Task instructions: Show each line of the data below that contains the string "common", copying every such line in full.

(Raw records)
================================
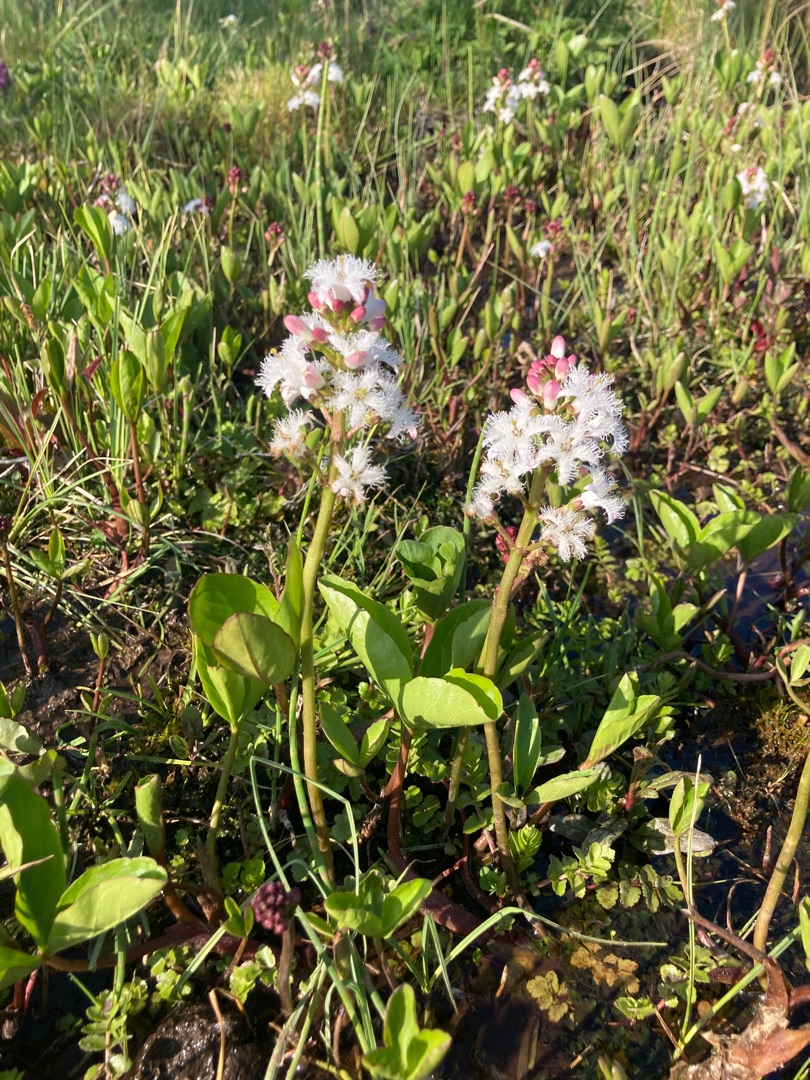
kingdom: Plantae
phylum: Tracheophyta
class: Magnoliopsida
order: Asterales
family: Menyanthaceae
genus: Menyanthes
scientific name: Menyanthes trifoliata
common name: Bukkeblad
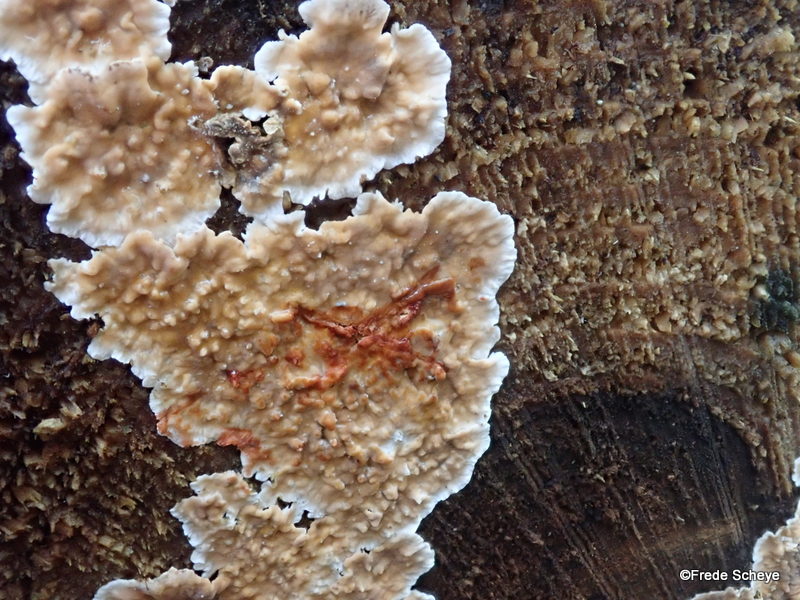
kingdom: Fungi
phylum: Basidiomycota
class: Agaricomycetes
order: Russulales
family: Stereaceae
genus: Stereum
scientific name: Stereum sanguinolentum
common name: blødende lædersvamp
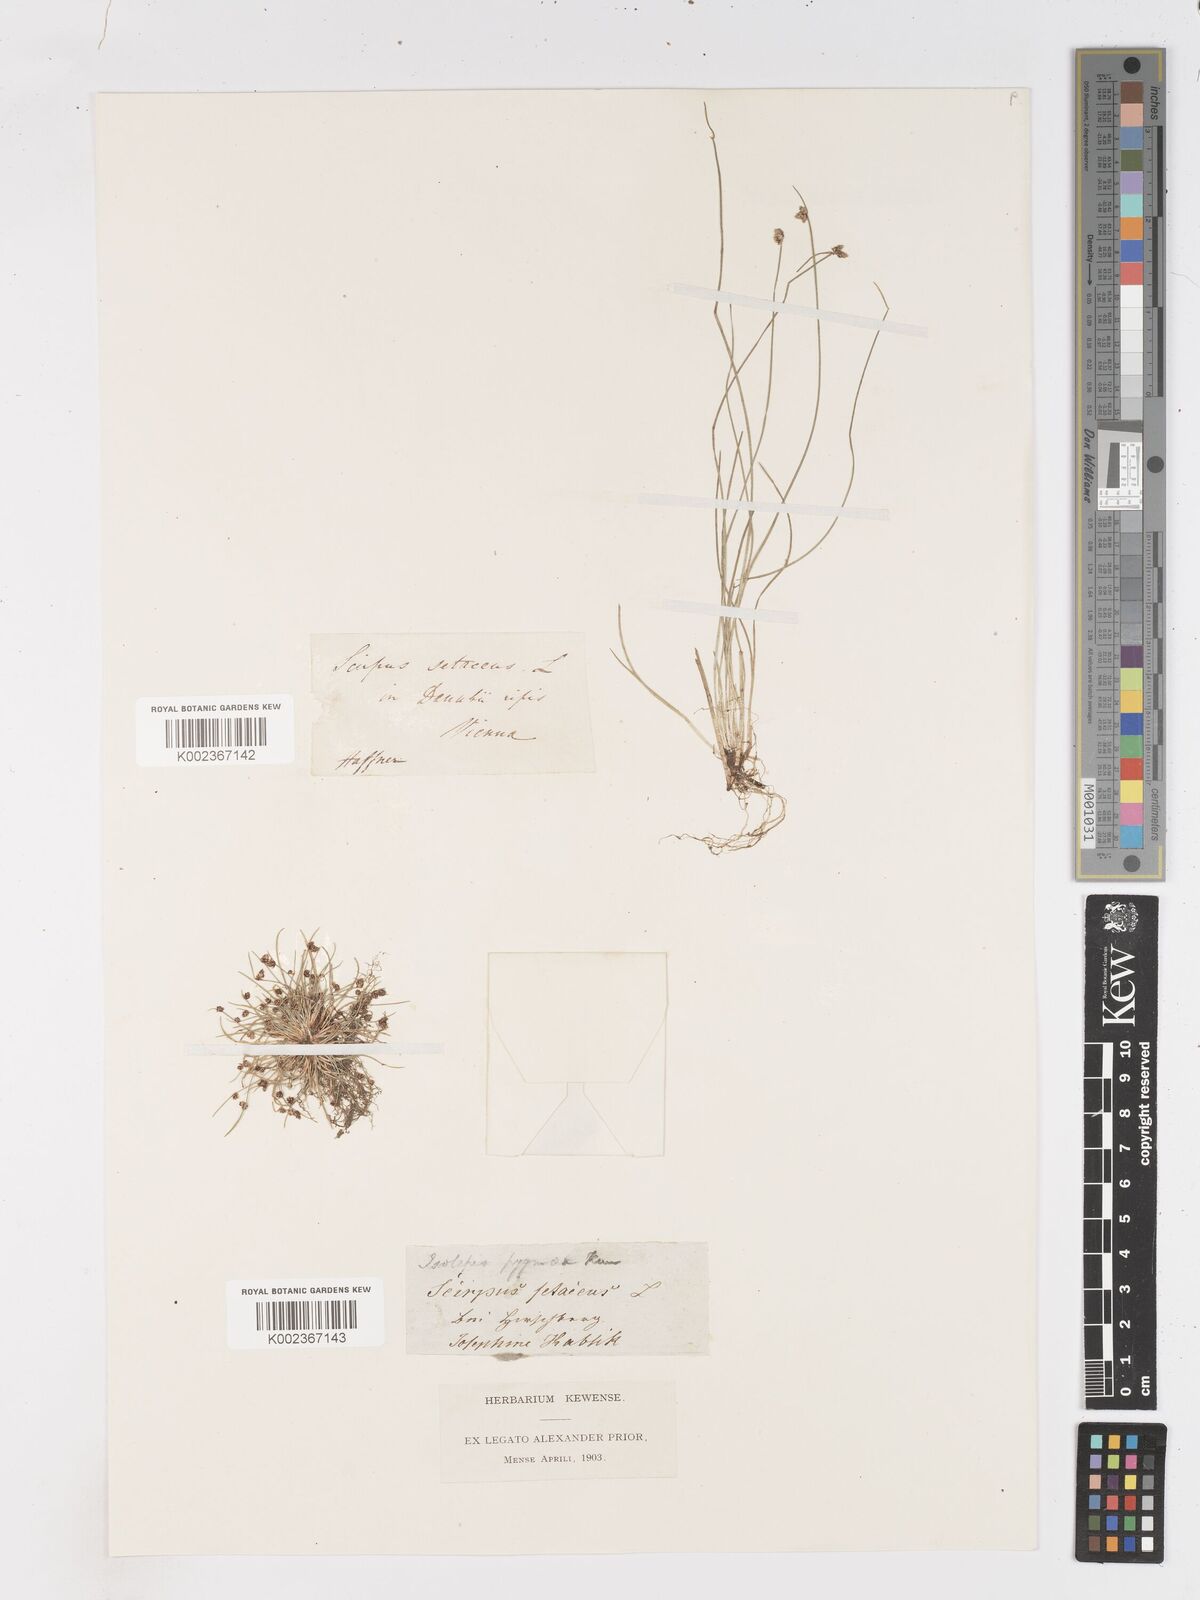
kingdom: Plantae
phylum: Tracheophyta
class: Liliopsida
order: Poales
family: Cyperaceae
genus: Isolepis
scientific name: Isolepis setacea
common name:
================================
Full solution:
common name: Bukkeblad
common name: blødende lædersvamp
common name:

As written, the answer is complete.